> _Task details_
Change "collectors" to "collected by" wherever it appears in the items below, and write out all the lines again with nothing else altered.
++++ Supplied material
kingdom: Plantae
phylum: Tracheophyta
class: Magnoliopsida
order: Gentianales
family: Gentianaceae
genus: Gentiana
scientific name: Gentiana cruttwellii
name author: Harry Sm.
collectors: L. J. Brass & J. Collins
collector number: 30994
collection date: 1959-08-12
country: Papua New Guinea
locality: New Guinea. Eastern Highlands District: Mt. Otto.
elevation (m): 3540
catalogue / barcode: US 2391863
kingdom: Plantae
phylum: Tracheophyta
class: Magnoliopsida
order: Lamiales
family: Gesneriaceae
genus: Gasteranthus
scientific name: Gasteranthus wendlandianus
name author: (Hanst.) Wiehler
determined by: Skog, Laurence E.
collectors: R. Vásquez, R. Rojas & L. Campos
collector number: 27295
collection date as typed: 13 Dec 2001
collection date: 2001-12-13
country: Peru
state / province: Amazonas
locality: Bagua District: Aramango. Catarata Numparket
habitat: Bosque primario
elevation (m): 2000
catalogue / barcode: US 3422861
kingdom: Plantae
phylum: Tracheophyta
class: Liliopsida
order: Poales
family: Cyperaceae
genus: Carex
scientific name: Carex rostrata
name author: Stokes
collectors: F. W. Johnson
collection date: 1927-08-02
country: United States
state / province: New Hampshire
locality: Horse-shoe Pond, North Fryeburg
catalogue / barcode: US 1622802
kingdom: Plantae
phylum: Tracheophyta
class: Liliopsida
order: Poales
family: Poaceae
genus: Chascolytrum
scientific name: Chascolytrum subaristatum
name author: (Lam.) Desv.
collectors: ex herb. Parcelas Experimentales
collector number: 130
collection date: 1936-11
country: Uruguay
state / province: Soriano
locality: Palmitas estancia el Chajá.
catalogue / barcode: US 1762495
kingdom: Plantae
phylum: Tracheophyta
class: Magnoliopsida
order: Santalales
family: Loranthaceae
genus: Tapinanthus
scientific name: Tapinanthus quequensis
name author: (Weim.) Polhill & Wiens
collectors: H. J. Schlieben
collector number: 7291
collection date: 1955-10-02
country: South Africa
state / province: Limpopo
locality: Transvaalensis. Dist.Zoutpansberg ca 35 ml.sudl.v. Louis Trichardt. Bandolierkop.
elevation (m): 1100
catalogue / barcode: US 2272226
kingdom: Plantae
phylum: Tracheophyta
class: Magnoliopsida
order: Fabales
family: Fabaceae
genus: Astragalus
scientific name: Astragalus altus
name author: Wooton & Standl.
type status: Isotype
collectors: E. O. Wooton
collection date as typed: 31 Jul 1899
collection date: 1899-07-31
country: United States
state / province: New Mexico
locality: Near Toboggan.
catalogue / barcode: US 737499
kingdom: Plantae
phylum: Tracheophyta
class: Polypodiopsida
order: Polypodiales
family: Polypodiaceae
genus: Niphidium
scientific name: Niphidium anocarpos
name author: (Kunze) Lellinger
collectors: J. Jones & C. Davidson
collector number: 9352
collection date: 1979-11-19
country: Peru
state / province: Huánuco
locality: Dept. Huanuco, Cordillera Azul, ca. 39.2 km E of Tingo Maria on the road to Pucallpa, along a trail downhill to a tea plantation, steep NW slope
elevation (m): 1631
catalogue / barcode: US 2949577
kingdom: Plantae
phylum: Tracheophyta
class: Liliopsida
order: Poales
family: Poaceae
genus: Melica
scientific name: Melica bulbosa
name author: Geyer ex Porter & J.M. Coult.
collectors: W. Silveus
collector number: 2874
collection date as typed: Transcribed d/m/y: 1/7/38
++++++++
> _Problem solution_
kingdom: Plantae
phylum: Tracheophyta
class: Magnoliopsida
order: Gentianales
family: Gentianaceae
genus: Gentiana
scientific name: Gentiana cruttwellii
name author: Harry Sm.
collected by: L. J. Brass & J. Collins
collector number: 30994
collection date: 1959-08-12
country: Papua New Guinea
locality: New Guinea. Eastern Highlands District: Mt. Otto.
elevation (m): 3540
catalogue / barcode: US 2391863
kingdom: Plantae
phylum: Tracheophyta
class: Magnoliopsida
order: Lamiales
family: Gesneriaceae
genus: Gasteranthus
scientific name: Gasteranthus wendlandianus
name author: (Hanst.) Wiehler
determined by: Skog, Laurence E.
collected by: R. Vásquez, R. Rojas & L. Campos
collector number: 27295
collection date as typed: 13 Dec 2001
collection date: 2001-12-13
country: Peru
state / province: Amazonas
locality: Bagua District: Aramango. Catarata Numparket
habitat: Bosque primario
elevation (m): 2000
catalogue / barcode: US 3422861
kingdom: Plantae
phylum: Tracheophyta
class: Liliopsida
order: Poales
family: Cyperaceae
genus: Carex
scientific name: Carex rostrata
name author: Stokes
collected by: F. W. Johnson
collection date: 1927-08-02
country: United States
state / province: New Hampshire
locality: Horse-shoe Pond, North Fryeburg
catalogue / barcode: US 1622802
kingdom: Plantae
phylum: Tracheophyta
class: Liliopsida
order: Poales
family: Poaceae
genus: Chascolytrum
scientific name: Chascolytrum subaristatum
name author: (Lam.) Desv.
collected by: ex herb. Parcelas Experimentales
collector number: 130
collection date: 1936-11
country: Uruguay
state / province: Soriano
locality: Palmitas estancia el Chajá.
catalogue / barcode: US 1762495
kingdom: Plantae
phylum: Tracheophyta
class: Magnoliopsida
order: Santalales
family: Loranthaceae
genus: Tapinanthus
scientific name: Tapinanthus quequensis
name author: (Weim.) Polhill & Wiens
collected by: H. J. Schlieben
collector number: 7291
collection date: 1955-10-02
country: South Africa
state / province: Limpopo
locality: Transvaalensis. Dist.Zoutpansberg ca 35 ml.sudl.v. Louis Trichardt. Bandolierkop.
elevation (m): 1100
catalogue / barcode: US 2272226
kingdom: Plantae
phylum: Tracheophyta
class: Magnoliopsida
order: Fabales
family: Fabaceae
genus: Astragalus
scientific name: Astragalus altus
name author: Wooton & Standl.
type status: Isotype
collected by: E. O. Wooton
collection date as typed: 31 Jul 1899
collection date: 1899-07-31
country: United States
state / province: New Mexico
locality: Near Toboggan.
catalogue / barcode: US 737499
kingdom: Plantae
phylum: Tracheophyta
class: Polypodiopsida
order: Polypodiales
family: Polypodiaceae
genus: Niphidium
scientific name: Niphidium anocarpos
name author: (Kunze) Lellinger
collected by: J. Jones & C. Davidson
collector number: 9352
collection date: 1979-11-19
country: Peru
state / province: Huánuco
locality: Dept. Huanuco, Cordillera Azul, ca. 39.2 km E of Tingo Maria on the road to Pucallpa, along a trail downhill to a tea plantation, steep NW slope
elevation (m): 1631
catalogue / barcode: US 2949577
kingdom: Plantae
phylum: Tracheophyta
class: Liliopsida
order: Poales
family: Poaceae
genus: Melica
scientific name: Melica bulbosa
name author: Geyer ex Porter & J.M. Coult.
collected by: W. Silveus
collector number: 2874
collection date as typed: Transcribed d/m/y: 1/7/38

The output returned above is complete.